Wondering if the potholes you're driving into or veering around each day will ever get fixed?

Blame the weather.

Part of the delay in the normal patching this time of year is the unusual yo-yoing between snow and normal April weather, say pothole fighters across the metro area.

"What's changed for us is that it stopped snowing and then started snowing, and then stopped snowing and started snowing," said Mark McLarty, a maintenance foreman for Hennepin County.

On Tuesday, for example, "Priority 1 was getting the snow off the roads," he said. "Tomorrow, we'll have every patch truck on the road."

With what should be a warmup headed to the Twin Cities later this week, crews will be scrambling to get caught up on the annual patching chore.

In the meantime, Minneapolis has been relying on about a half-dozen crews on duty responding to complaints from motorists even though the city's street maintenance supervisor judges this to be the second straight spring with fewer potholes than the norm.

"Of course, anybody who has hit a pothole on Minneapolis streets would disagree with us," Mike Kennedy said Tuesday.

By car or bike, a bone-jarring ride

Weather is one factor in each spring's potpourri of potholes. But increased spending has helped to upgrade some of Minneapolis' worst streets. Downtown streets have gotten a federally assisted shave and topping with fresh paving. Some streets such as Riverside Avenue and parts of Nicollet Avenue have been reconstructed.

Now one of the city's more notorious sections of parkway is nearing a renovation. Starting Monday, West River Parkway will be blocked between S. 4th Street by the West Bank campus of the University of Minnesota and Franklin Avenue, ground down to a depth of 7 inches and repaved. It's a section where southbound cars have been known to veer into the oncoming lane to avoided the heavily patched and potholed pavement. Bikers also find weaving through the stretch a choice between risking a bent rim or a rattling ride.

Just ask Sarah Dietrich of the Longfellow neighborhood. Last Thursday, driving downtown in a thick snowstorm, she plunged her low-slung Prius into a pothole she described as at least 8 inches deep. That dislodged the lower grille of her car, which is in the shop to be checked for further damage.

She normally takes a faster route, but figured the parkway would be better during a snowstorm.

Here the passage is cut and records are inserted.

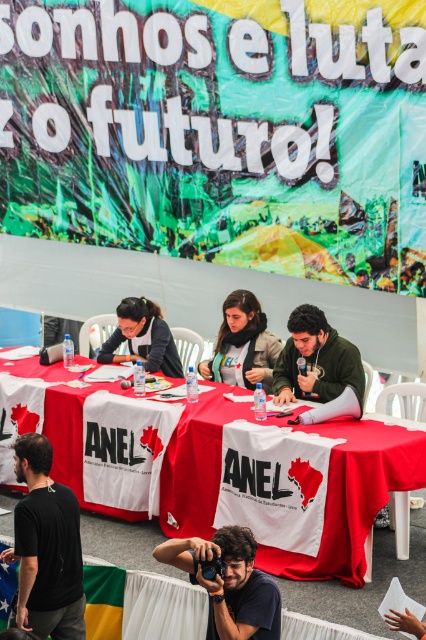
Can you confirm if dark brown leather camera at lower center is smaller than matte black jacket at center?

Yes.

Who is lower down, dark brown leather camera at lower center or matte black jacket at center?

dark brown leather camera at lower center

Does point (270, 589) come closer to viewer compared to point (120, 324)?

Yes.

At what (x,y) coordinates should I click in order to perform the action: click on dark brown leather camera at lower center. Please return your answer as a coordinate pair (x, y). Looking at the image, I should click on (230, 582).

Is black t-shirt at center to the right of dark brown leather camera at lower center from the viewer's perspective?

Incorrect, black t-shirt at center is not on the right side of dark brown leather camera at lower center.

Between black t-shirt at center and dark brown leather camera at lower center, which one appears on the right side from the viewer's perspective?

dark brown leather camera at lower center is more to the right.

The image size is (426, 640). I want to click on black t-shirt at center, so click(x=46, y=547).

This screenshot has height=640, width=426. In order to click on black t-shirt at center in this screenshot , I will do `click(46, 547)`.

Between point (25, 442) and point (117, 312), which one is positioned behind?

The point (117, 312) is more distant.

Is black t-shirt at center to the right of matte black jacket at center from the viewer's perspective?

Incorrect, black t-shirt at center is not on the right side of matte black jacket at center.

Identify the location of black t-shirt at center. The image size is (426, 640). (46, 547).

You are a GUI agent. You are given a task and a screenshot of the screen. Output one action in this format:
    pyautogui.click(x=<x>, y=<y>)
    Task: Click on the black t-shirt at center
    
    Given the screenshot: What is the action you would take?
    pyautogui.click(x=46, y=547)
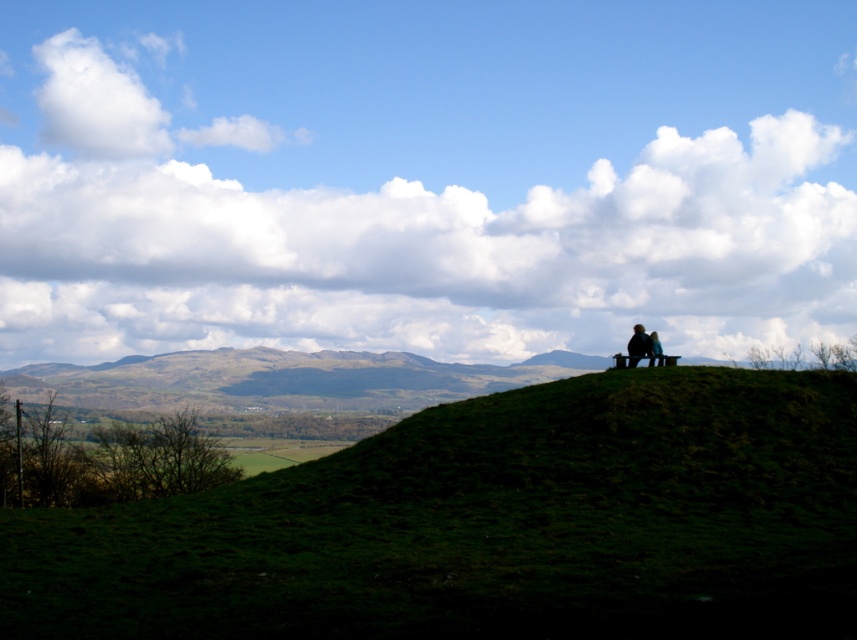
Between point (514, 618) and point (639, 356), which one is positioned behind?

The point (639, 356) is behind.

Is green grassy hillside at upper center closer to camera compared to silhouette wooden bench at upper right?

Yes.

Does point (168, 534) lie behind point (639, 355)?

That is False.

This screenshot has width=857, height=640. I want to click on green grassy hillside at upper center, so click(490, 525).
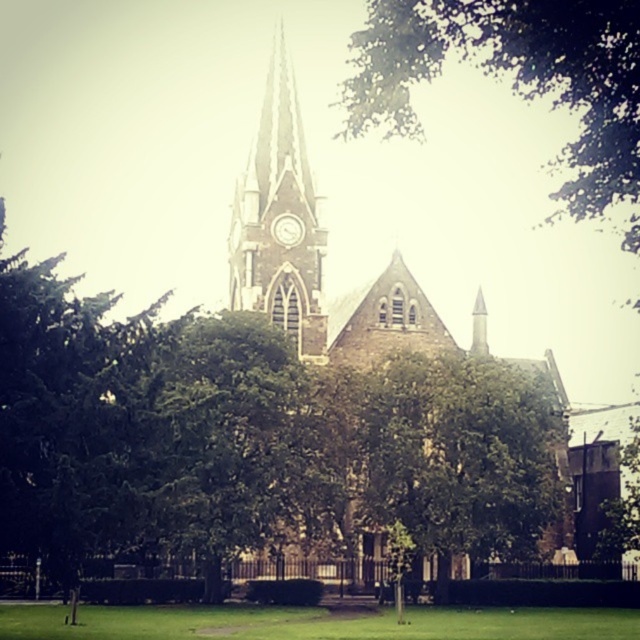
Question: Is green leafy tree at center smaller than white glossy clock at center?

Choices:
 (A) no
 (B) yes

Answer: (A)

Question: Which point is closer to the camera?

Choices:
 (A) green leafy tree at center
 (B) brown stone church at center
 (C) dark brown stone clock tower at center

Answer: (C)

Question: Is brown stone church at center smaller than dark brown stone clock tower at center?

Choices:
 (A) yes
 (B) no

Answer: (B)

Question: Which point is closer to the camera taking this photo?

Choices:
 (A) (298, 218)
 (B) (301, 289)
 (C) (420, 529)

Answer: (C)

Question: Which point is closer to the camera taking this photo?

Choices:
 (A) (531, 497)
 (B) (304, 268)

Answer: (B)

Question: Considering the relative positions of brown stone church at center and dark brown stone clock tower at center in the image provided, where is brown stone church at center located with respect to dark brown stone clock tower at center?

Choices:
 (A) left
 (B) right

Answer: (B)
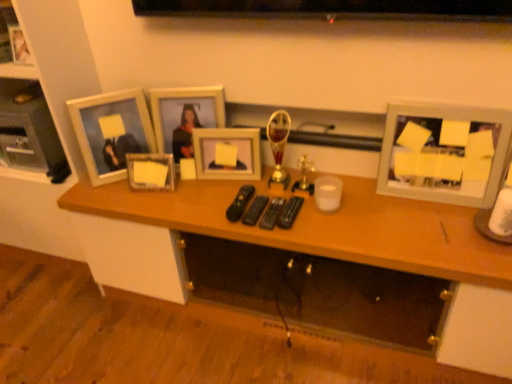
The height and width of the screenshot is (384, 512). In order to click on vacant space to the left of black plastic remote control at center, the 2th remote control when ordered from right to left in this screenshot , I will do `click(214, 208)`.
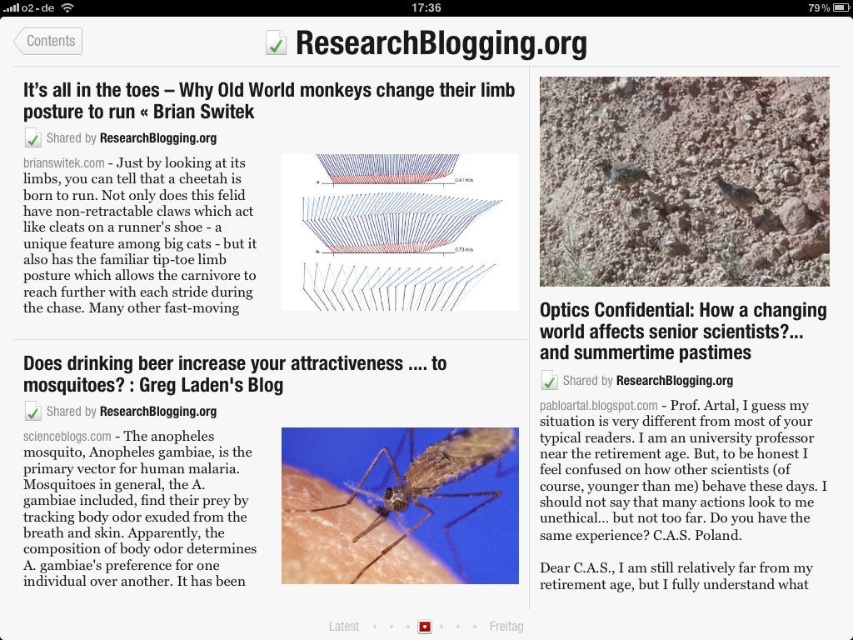
You are a researcher examining the image of the webpage on ResearchBlogging.org. You notice a translucent brown mosquito at center. If you want to click on it using your mouse cursor, which is currently at your screen center, would you need to move your cursor upwards or downwards?

The translucent brown mosquito at center is positioned at the center of the screen, so you do not need to move your cursor upwards or downwards to click on it.

You are a researcher examining the webpage and notice two mosquitoes. The translucent brown mosquito at center and the brown fuzzy mosquito at center. Which mosquito is positioned closer to you?

The translucent brown mosquito at center is closer to the viewer than the brown fuzzy mosquito at center.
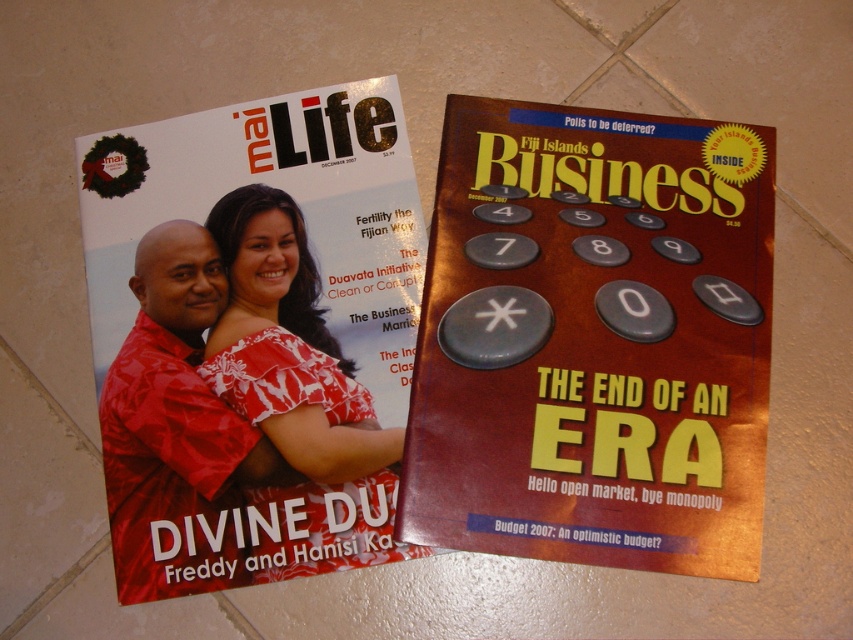
You are organizing a display of magazines and clothing items. You have a matte red magazine at upper left and a white floral dress at center. According to the image, which item is positioned higher up?

The matte red magazine at upper left is positioned higher up than the white floral dress at center because it is above it.

You are standing in a room where the matte red magazine at upper left is placed on a table. You need to pick it up without moving any other objects. Can you reach it from your current position?

The matte red magazine at upper left is 26.76 inches away from the viewer, so yes, you can reach it as the distance is within typical arm reach.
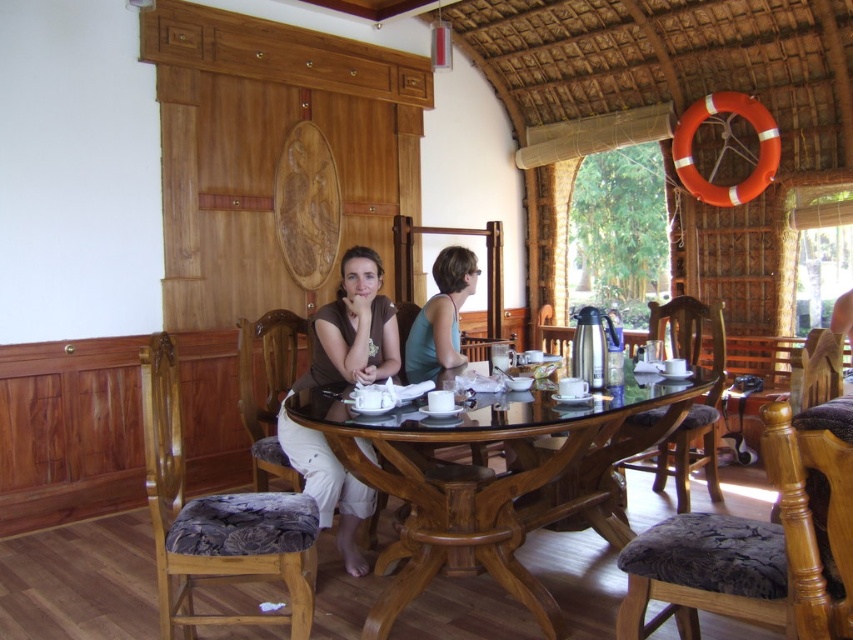
Question: Is mahogany wood table at center bigger than brown fabric pants at center?

Choices:
 (A) yes
 (B) no

Answer: (A)

Question: Is mahogany wood table at center positioned in front of brown fabric pants at center?

Choices:
 (A) no
 (B) yes

Answer: (B)

Question: Which point is closer to the camera?

Choices:
 (A) (575, 474)
 (B) (329, 484)

Answer: (B)

Question: Does mahogany wood table at center have a larger size compared to brown fabric pants at center?

Choices:
 (A) yes
 (B) no

Answer: (A)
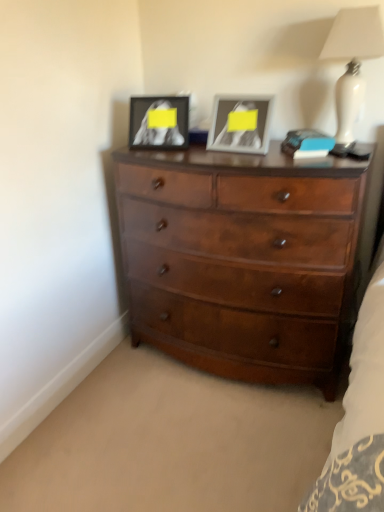
Identify the location of free space in front of blue matte book at upper right. This screenshot has height=512, width=384. (309, 169).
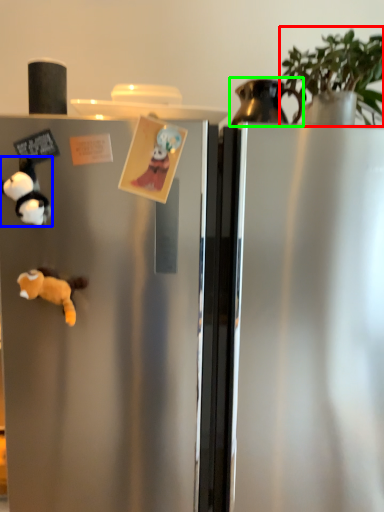
Question: Estimate the real-world distances between objects in this image. Which object is farther from plant (highlighted by a red box), toy (highlighted by a blue box) or appliance (highlighted by a green box)?

Choices:
 (A) toy
 (B) appliance

Answer: (A)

She went back the next day to photograph the pit, and saw so many motorists cratering that she moved a nearby warning sign and placed it in the hole.

"I saw people in the middle of the day doing what I did over and over and over," she said.

But not all streets are headed for the makeover that this section will get by the end of May, so pothole crews across the metro area will get a workout catching up.

Plowing vs. patching

Cities have been alternating between deploying snowplows and pothole-patching crews.

One problem this year, according to Dave Hunt, spokesman for St. Paul's Department of Public Works, is that plowing snow after some patches have been laid can rip them apart. "Normally we wouldn't be plowing after we patch," he said.

St. Paul fields at least a dozen three-person crews when they're not diverted to plowing snow and salting at least some roads during the late snowfalls.

Hennepin County has three dedicated patching trucks that keep asphalt warmer and more pliable because the bed is enclosed, unlike dump trucks the county also sends out with patching mix. There's also another unit that can spray a mix of asphalt emulsion and rock into smaller potholes.

"It's set up within minutes," McLarty said.

Parkway: A 'frightmare'

Meanwhile, back on West River Parkway, help for heavily patched and potholed sections has been a while coming, despite a program of joint funding by the Park Board and the city. This year's section was held back from repaving projects last year immediately north and south of it. That's because of metro storm tunnel construction at 4th Street, plus university concerns about accessibility during other construction. But some drivers notice the results.

"It was a frightmare," said Jeff Spartz of Eagan, who drove the section recently. "No one was going over the speed limit, I can assure you of that."

The parkway paving program sometimes needs to mill down only 2 inches of spalling pavement in order to lay fresh blacktop. But for this parkway, workers will mill down a full 7 inches, which may take them into virgin soil.

That's based on what Kennedy said crews have found in other parkway locations. The parkways, built in the 1970s, were supposed to have 7 inches of paving over a gravel base. But often that's not what crews are finding. Good road building practice lays paving atop a thick base of gravel so that roadway subsurfaces can drain. That keeps the freeze-thaw cycle from heaving pavement. It's particularly surprising that such a base is absent given that some sections of parkway run on unstable peaty soils near lakes or swamps.

Spartz was on the Park Board when the current parkways were built but said he was surprised to hear of the skimping on base, a decision that he said sacrifices the long-term durability of a roadway. But motorists will see a better surface soon.

"They'll love it when it's done," Kennedy said.